So much has been said already about teaching and learning during the Covid-19 pandemic that it is hard to say something new. More focus on social and emotional learning, student and teacher wellbeing, authentic assessments, distance learning with technology, relationships in schools and recess during school days. Fewer high-stakes standardized tests, less unproductive consequential accountability, more direct instruction in school, and less rote textbook learning. All these ideas were presented already before this crisis, but people see that the time is right to transform schools after the pandemic is gone.

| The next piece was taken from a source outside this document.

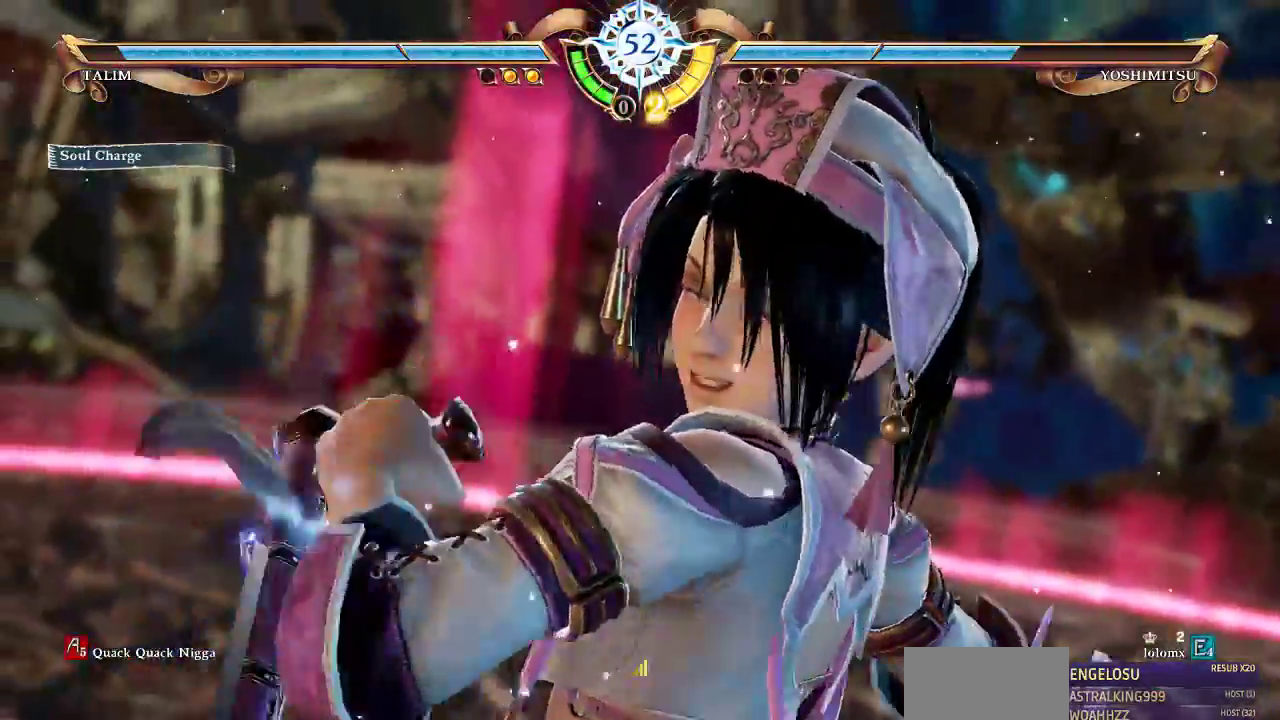
Gameplay with a controller (arcade stick); each line is a JSON object with the inputs held at the frame after it (dt_ms = milliseconds from this image to that frame). "events" lists button and stick changes between this image and that frame as [ms after this image, input, new state], when the widget could be followed in between. Not read: L3 R3 SELECT.
{"dt_ms": 500, "buttons": [], "events": []}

Rather than add more to the already exhaustive list of ideas for schools post-pandemic, I want to suggest five things that we should not do when schools re-open. These five things are collected from my numerous conversations and debates during the past few months about the implications of the Covid-19 pandemic for schools, teachers, students and parents. My basic assumption is that schools change slowly, even when pressured by external shocks like the pandemic. I think that the underlying emotion in this devastating turmoil, which by now has affected healthcare, education, economic systems, and the daily lives of billions of people, is fear.
Many are afraid losing their health, the lives of loved ones, their jobs, their dreams, and their futures. What most parents probably expect from schools now is safety and stability, not revolution or change. I like many others think that now is the time to reimagine schools. But I am afraid that making these dreams come true at scale will be very difficult. But if real change is to have any chance, I offer these five suggestions of what not to do. I have long believed that in education policymaking what we stop doing is as important as what we should do. In this playful spirit I offer the following ‘5 Don’ts.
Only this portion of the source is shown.